● WORK TO BE COMPLETED:
Rewrite the lines below with "common name" changed to "vernacular name" and everything else kept the same. Leave out the pictures.

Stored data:
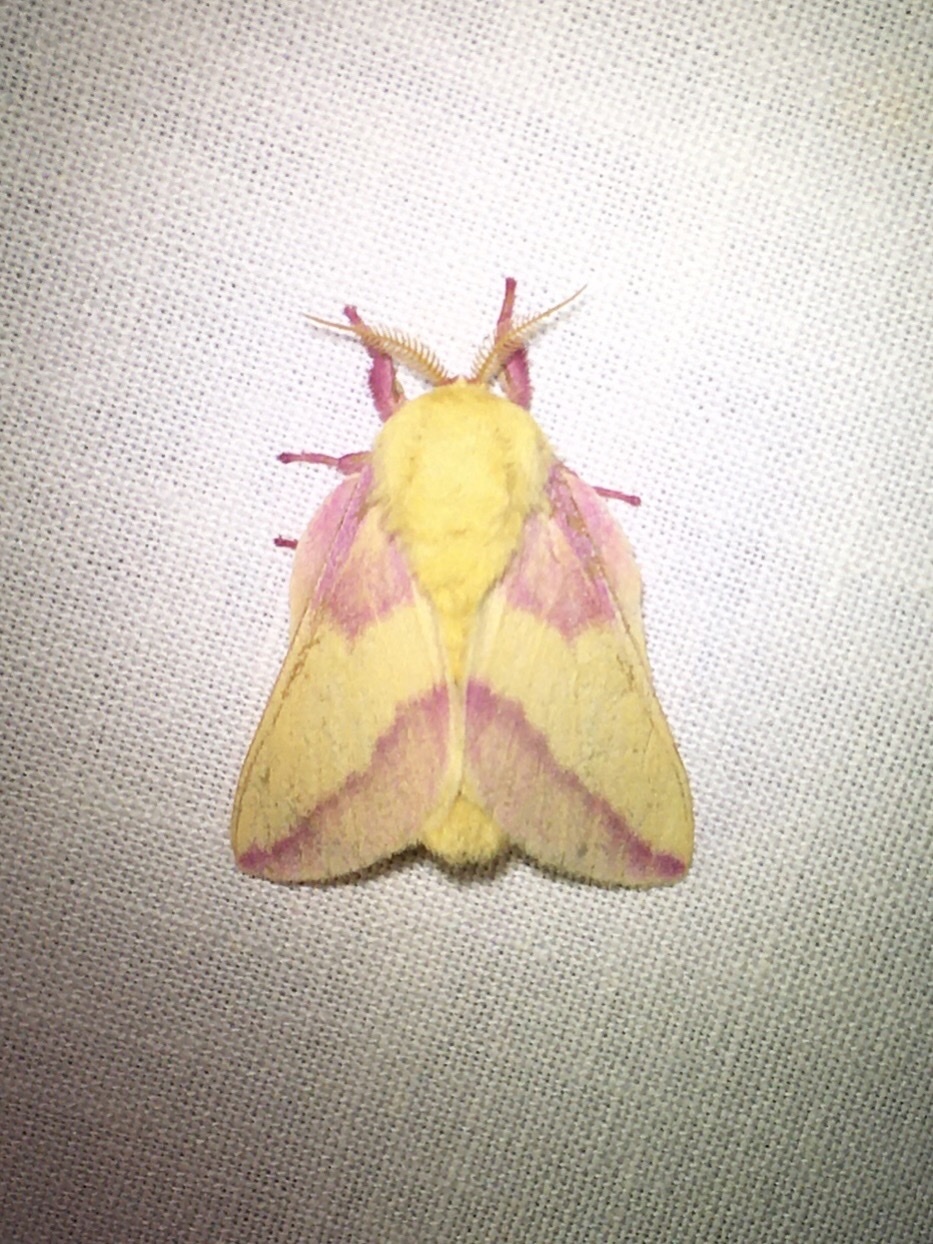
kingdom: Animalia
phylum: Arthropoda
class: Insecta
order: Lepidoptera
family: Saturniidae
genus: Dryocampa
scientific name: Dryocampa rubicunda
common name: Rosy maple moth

● REPLY TO THE EXERCISE:
kingdom: Animalia
phylum: Arthropoda
class: Insecta
order: Lepidoptera
family: Saturniidae
genus: Dryocampa
scientific name: Dryocampa rubicunda
vernacular name: Rosy maple moth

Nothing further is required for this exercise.